* [Images with keypoint coordinates]

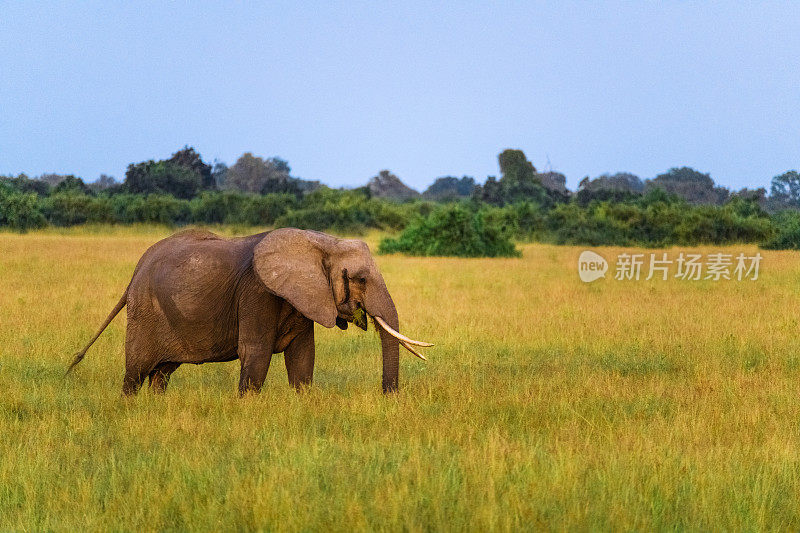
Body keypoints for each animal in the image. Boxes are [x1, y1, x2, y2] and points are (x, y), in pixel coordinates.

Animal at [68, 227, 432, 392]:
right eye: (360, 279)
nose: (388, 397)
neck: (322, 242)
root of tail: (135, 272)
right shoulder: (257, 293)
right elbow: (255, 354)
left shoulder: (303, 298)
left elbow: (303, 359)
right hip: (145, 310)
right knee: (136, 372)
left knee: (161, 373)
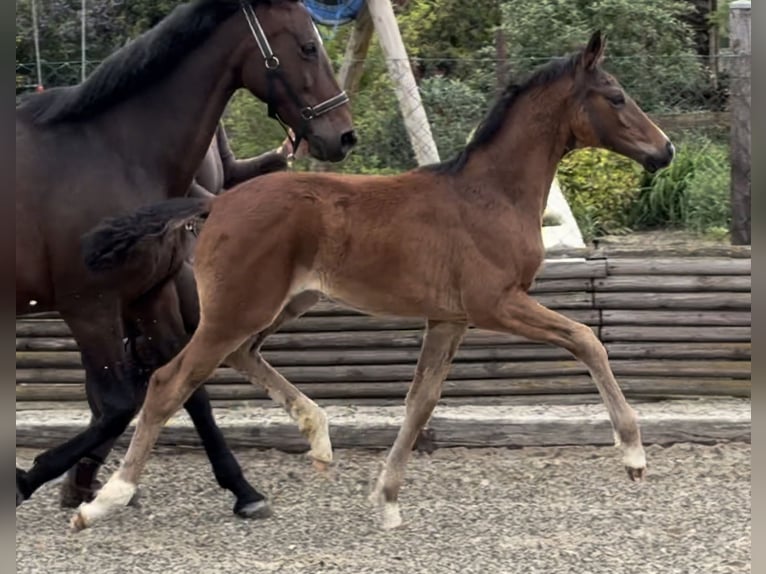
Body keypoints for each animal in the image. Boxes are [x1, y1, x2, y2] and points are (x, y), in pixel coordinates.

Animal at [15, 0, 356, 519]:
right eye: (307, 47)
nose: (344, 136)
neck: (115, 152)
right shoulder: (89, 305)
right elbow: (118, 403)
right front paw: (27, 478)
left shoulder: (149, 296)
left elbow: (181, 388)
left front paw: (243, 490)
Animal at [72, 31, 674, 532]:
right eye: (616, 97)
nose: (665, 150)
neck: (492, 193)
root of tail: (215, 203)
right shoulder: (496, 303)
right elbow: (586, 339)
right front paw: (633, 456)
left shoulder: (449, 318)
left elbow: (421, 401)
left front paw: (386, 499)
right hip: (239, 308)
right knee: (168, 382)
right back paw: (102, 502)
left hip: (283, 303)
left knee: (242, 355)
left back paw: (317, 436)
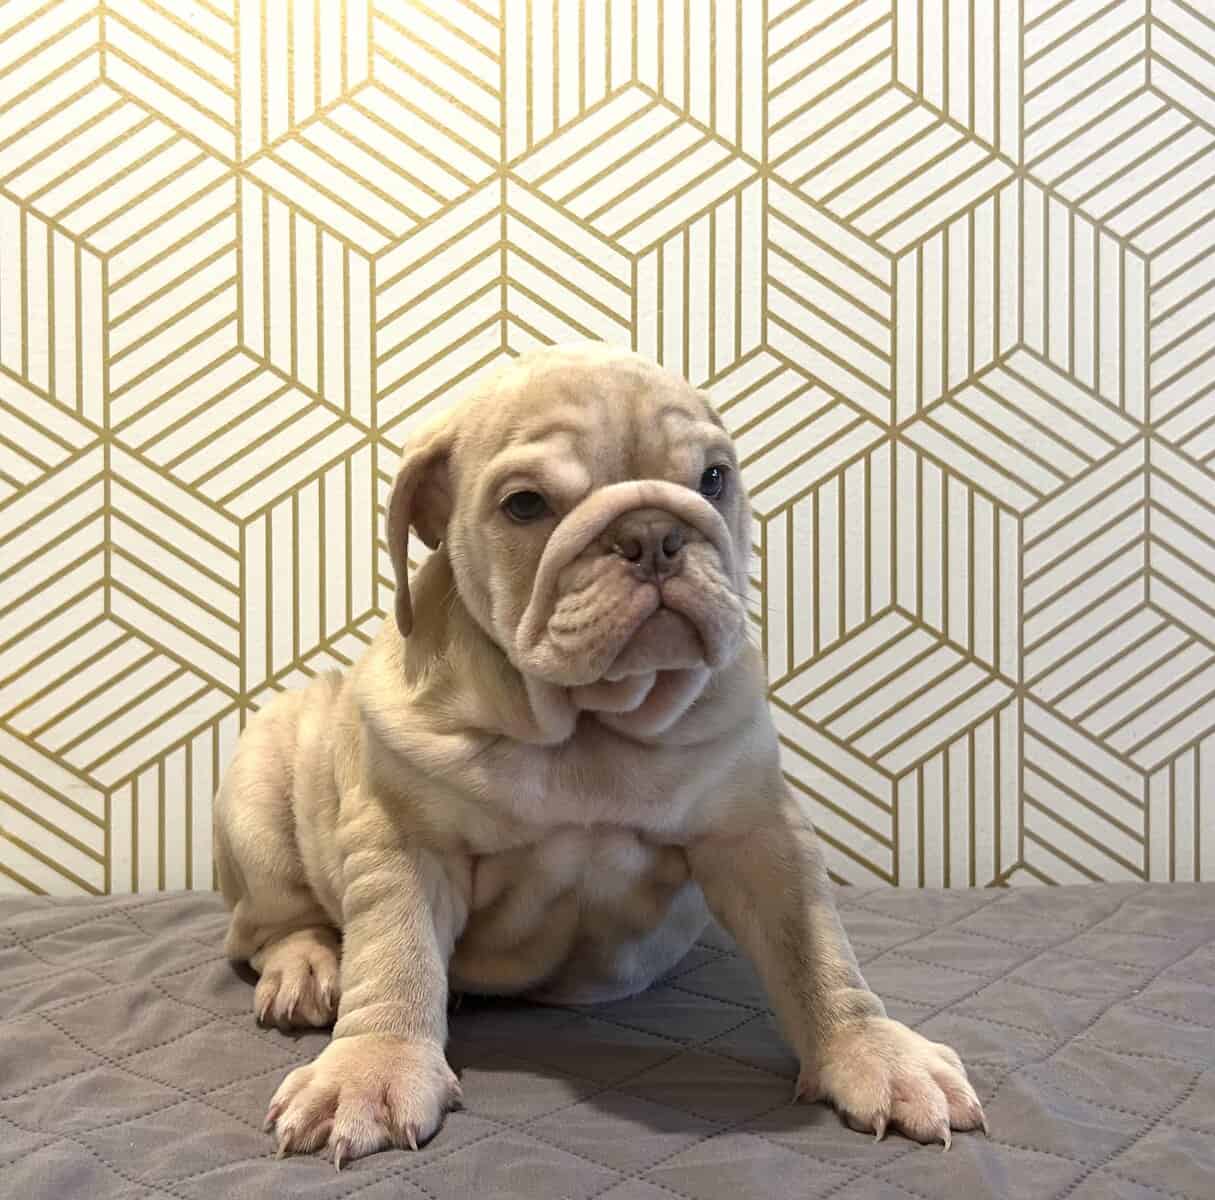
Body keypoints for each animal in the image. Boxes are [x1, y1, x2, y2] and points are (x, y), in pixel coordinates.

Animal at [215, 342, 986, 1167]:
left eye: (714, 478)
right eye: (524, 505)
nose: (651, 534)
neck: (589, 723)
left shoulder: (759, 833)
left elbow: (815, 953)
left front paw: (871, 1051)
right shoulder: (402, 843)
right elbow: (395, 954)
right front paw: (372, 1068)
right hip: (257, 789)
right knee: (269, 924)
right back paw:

* [WHAT IS REQUIRED] Which of the lines above hold the string "shoulder"? Pick each of them out.

* [ANSWER BELOW]
right shoulder: (257, 293)
left shoulder: (303, 298)
right shoulder: (89, 305)
left shoulder: (149, 296)
right shoulder: (496, 303)
left shoulder: (449, 318)
left shoulder: (759, 833)
right shoulder: (402, 843)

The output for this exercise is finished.